> Directions for this task
As you write out the lines from the one containing "Table 17: Biocomposites" through the last line of the records, keep them exact and leave out pictures.

Stored items from a collection:
========
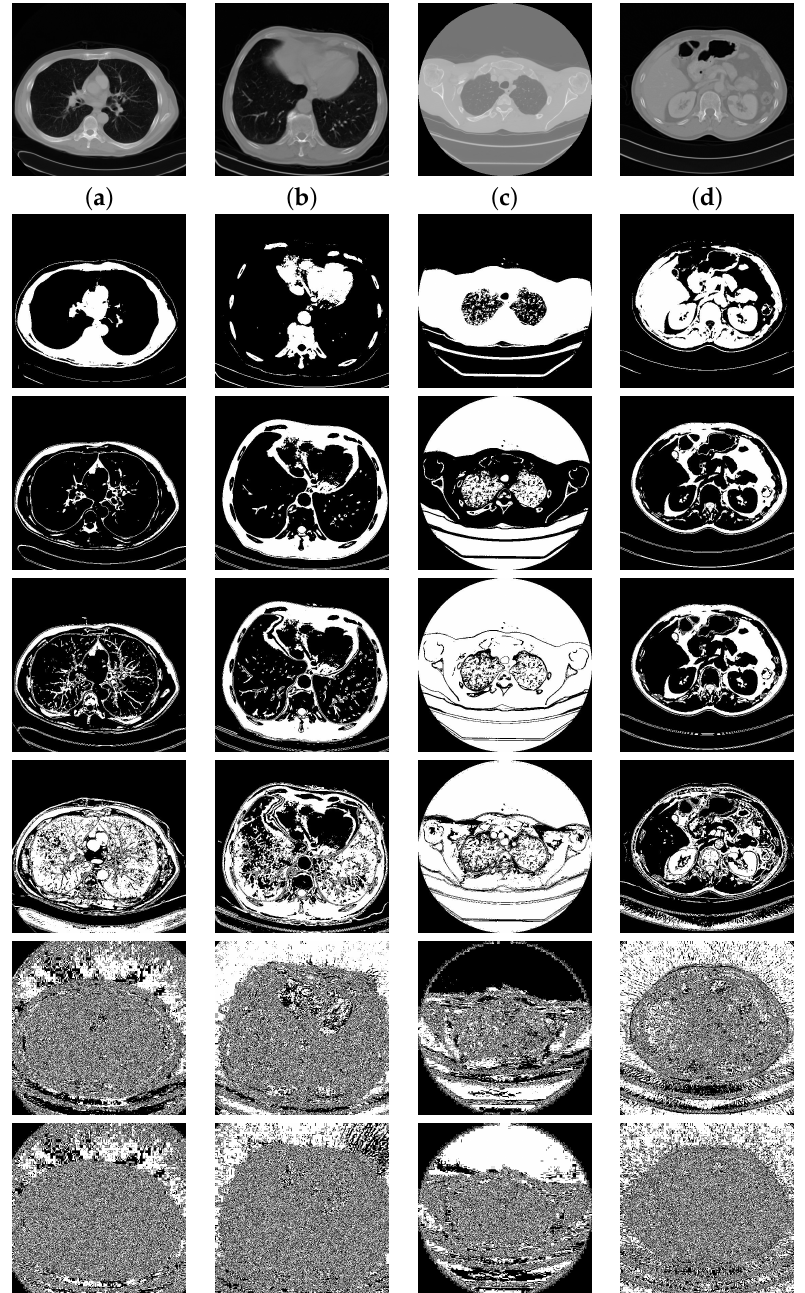
Figure 7. Bit planes extracted from the medical images (Row 1: original images; ( a ) medical image-1; ( b ) medical image-2; ( c ) medical image-3; ( d ) medical image-4. Row 2: plane 7; row 3: plane 6; row 4: plane 5; row 5: plane 4; row 6: plane 1; Row 7: Plane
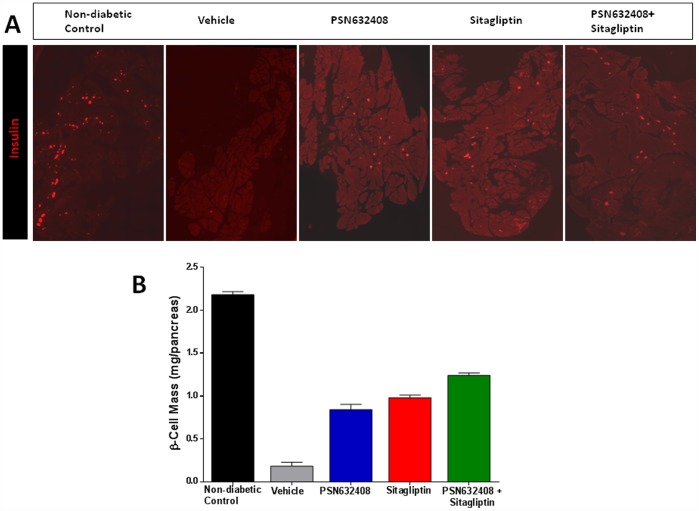
(A) Confocal images represent insulin (red) immunostained pancreas sections from diabetic mice treated with vehicle, PSN632408, sitagliptin, or PSN632408 plus sitagliptin.
(B) Quantification of β-cell mass in the pancreases of non-diabetic control mice and diabetic mice with restored normoglycemia after 7 weeks of treatment with PSN632408, sitagliptin, or PSN632408 and sitagliptin combination (3 to 4 mice per group). β-Cell mass was significantly higher in mice treated with PSN632408 and sitagliptin combination than in mice treated with PSN632408 alone or sitagliptin alone (P<0.05).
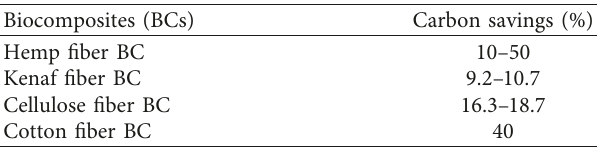
Table 17: Biocomposites with their percentage of carbon savings [160]. Biocomposites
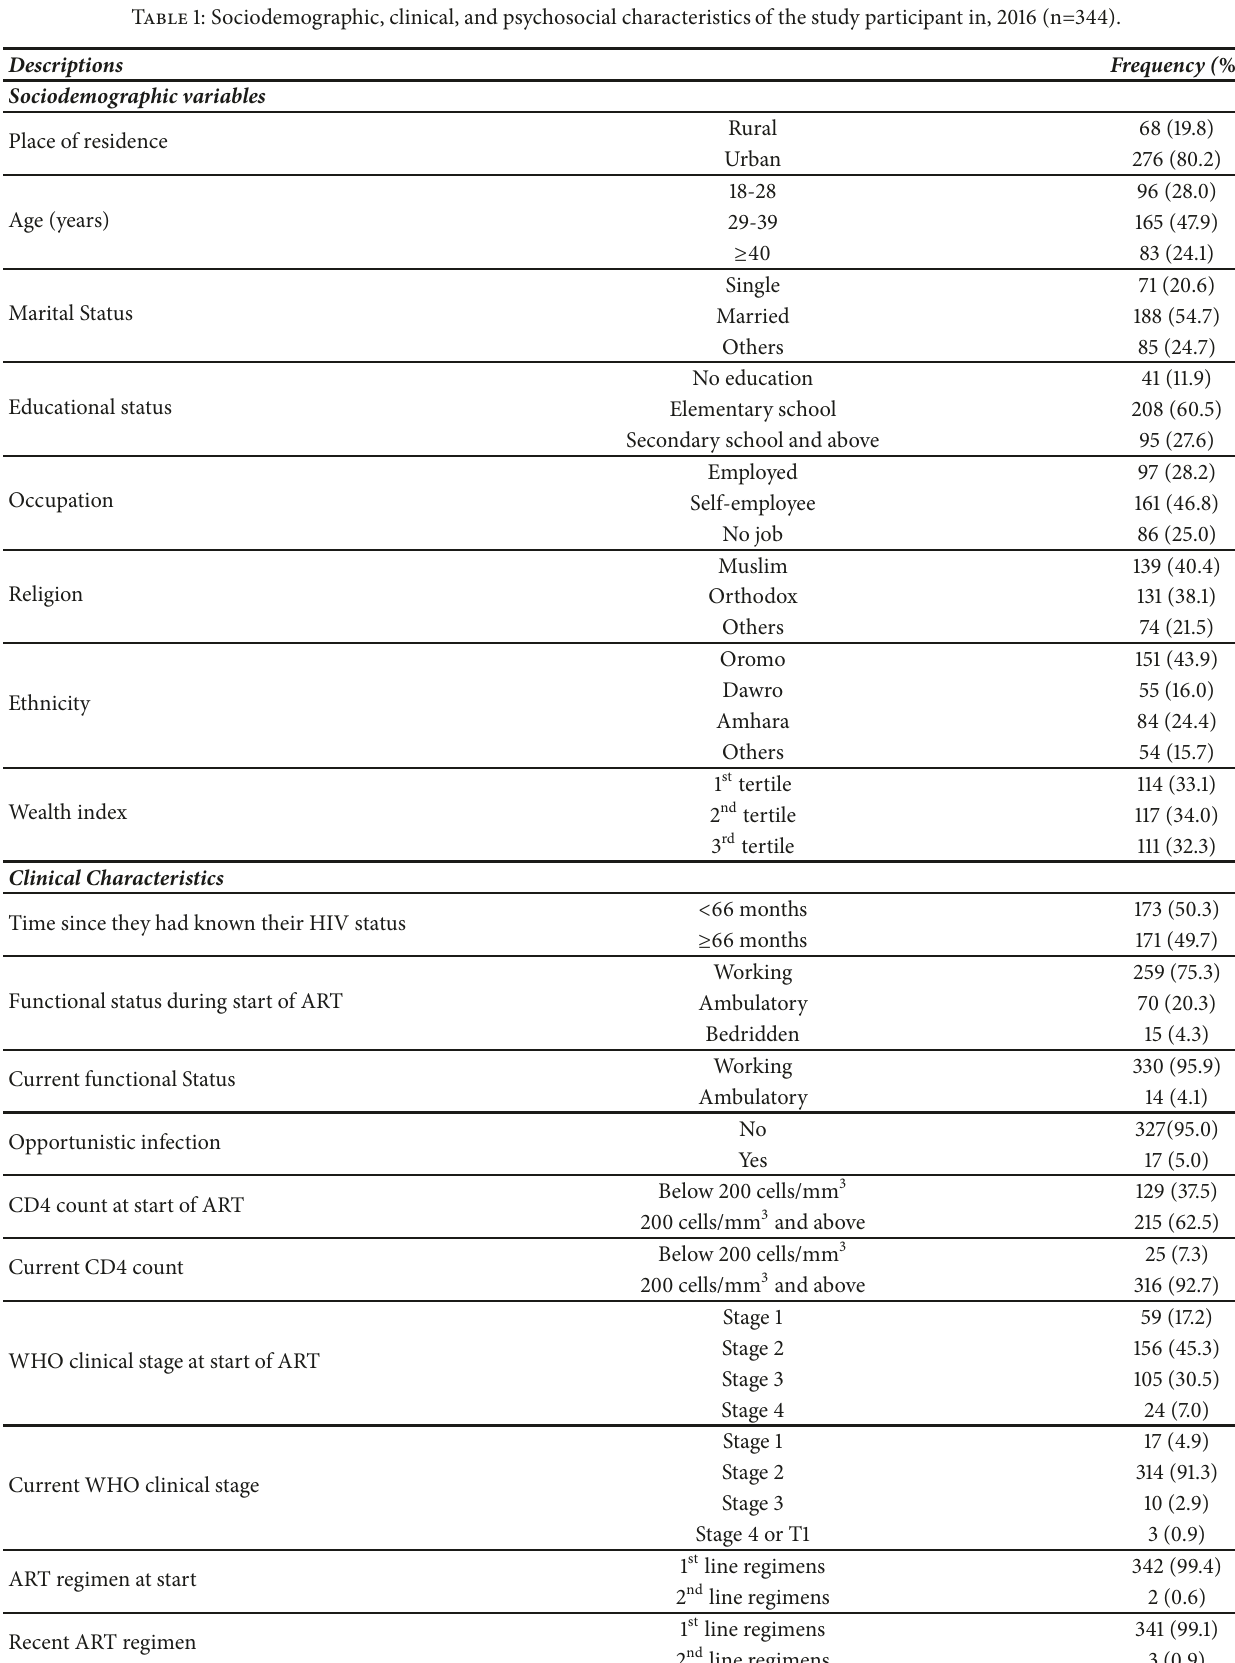
Table 1: Sociodemographic, clinical, and psychosocial characteristics of the study participant in, 2016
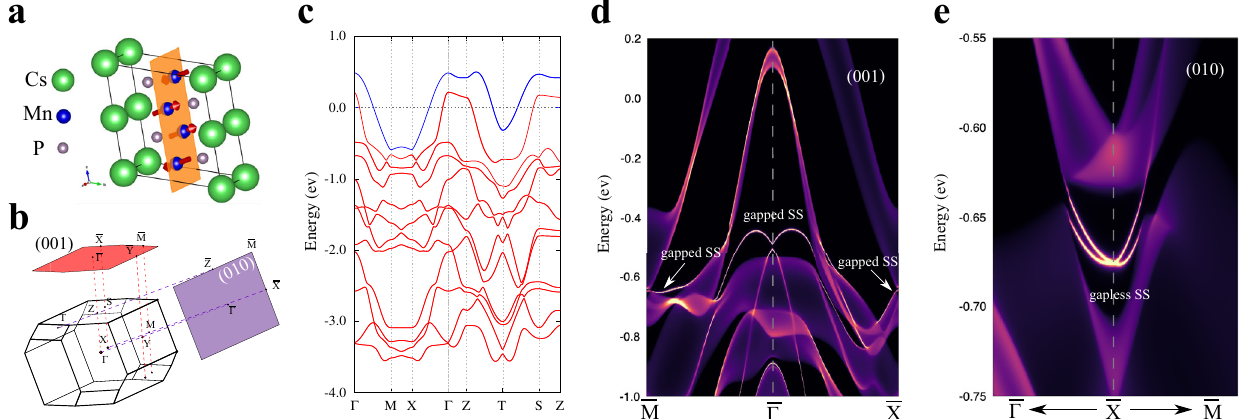
Fig. 5 Axion insulator mp-11181 Cs(MnP) 2 with stable invariant η 4I = 2. a The crystal structure and b Brillouin zone. c The electronic structure with SOC. The red and blue colors denote the occupied and unoccupied bands, respectively. Panels d and e show the surface states at (001) and (010) surfaces, with the surface BZ shown in b . Due to the different net surface magnetism, we observed the gap and the gapless surface states at (001) and (010), respectively. Representative axion material: Cs(MnP) 2 . Cs(MnP) 2 is theoretically predicted as an AFM insulator in both Supplementary Tables 2 and 3 consistent with the experimental report 90 . In both calculations, it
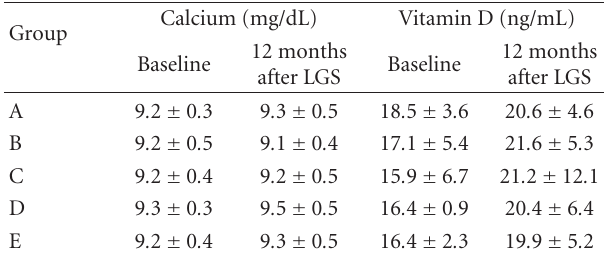
Table 5: Calcium and vitamin D before and after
========
> Exercise solution
Table 17: Biocomposites with their percentage of carbon savings [160]. Biocomposites
Table 1: Sociodemographic, clinical, and psychosocial characteristics of the study participant in, 2016
Fig. 5 Axion insulator mp-11181 Cs(MnP) 2 with stable invariant η 4I = 2. a The crystal structure and b Brillouin zone. c The electronic structure with SOC. The red and blue colors denote the occupied and unoccupied bands, respectively. Panels d and e show the surface states at (001) and (010) surfaces, with the surface BZ shown in b . Due to the different net surface magnetism, we observed the gap and the gapless surface states at (001) and (010), respectively. Representative axion material: Cs(MnP) 2 . Cs(MnP) 2 is theoretically predicted as an AFM insulator in both Supplementary Tables 2 and 3 consistent with the experimental report 90 . In both calculations, it
Table 5: Calcium and vitamin D before and after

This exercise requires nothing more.